Both the DRC and PDP models can simulate word reading performance. For PDP models, the structure of mental representations emerges from many cycles of pattern association and error‐reduction learning. The DRC model, in the tradition of classic models with fixed assumptions, predicts experimental data based on a fixed architecture. Coltheart et al. (2001) showed that dual route models provide many specific, correct predictions of experimental results. The fundamental difference between the two models is between a model that learns – without necessarily showing either the time course or the pattern of learning outcomes of an actual learner – and a model that has already learned and is now ready to read any word or letter string one can throw at it. Narrowing the gap between these models are approaches that add a learning component to the DRC model (Pritchard et al., 2016) and combine elements of connectionist and DRC modeling (Perry et al., 2007; see Seidenberg et al., this volume for discussion).
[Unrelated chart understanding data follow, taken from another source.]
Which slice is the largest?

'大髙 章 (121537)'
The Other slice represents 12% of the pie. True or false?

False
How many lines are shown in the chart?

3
Phonology in skilled word identification.
Concerning readers’ self‐reports, Huey wrote, “Of nearly thirty adults who were thus tested, the large majority found inner speech in some form to be a part of their ordinary reading. Purely visual reading was not established by any of the readers,.…” (1908, p. 119). This conclusion about phonology during silent reading continues to seem correct (see Brysbaert, this volume).
The issue in word identification is more specific: whether the phonology of a word is “prelexical” – the phonemes activated by letters and letter strings lead to word identification – or “postlexical” – word phonology follows after access to the orthographic form of the word. Opinion generally favored a direct‐to‐meaning identification procedure with no prelexical phonology in skilled reading, rationalized partly by questionable assumptions about the consequences of English spellings: Because English spelling‐to‐pronunciation mappings have inconsistencies, readers learn to read English without using these unreliable mappings.
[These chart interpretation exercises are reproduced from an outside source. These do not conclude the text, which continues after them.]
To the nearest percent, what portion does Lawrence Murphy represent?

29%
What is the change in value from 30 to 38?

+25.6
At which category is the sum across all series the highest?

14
However, various experimental approaches provided evidence to the contrary. One was to expose a word briefly (35–45 ms) followed by a backward mask consisting of letter strings. When the letter mask reinstated the word’s phonemes, identification of the word improved, even when the letters were changed ( choir – #### – kwire ) (Perfetti et al., 1988). This effect implies that, prior to the word’s identification, some of its phonology had been activated. Lukatela and Turvey (1994a, b), using a similar logic with primed lexical decision, found that homophone primes (e.g., towed – toad ) produced strong facilitation relative to spelling controls. These conclusions were supported by a meta‐analysis by Rastle and Brysbaert (2006).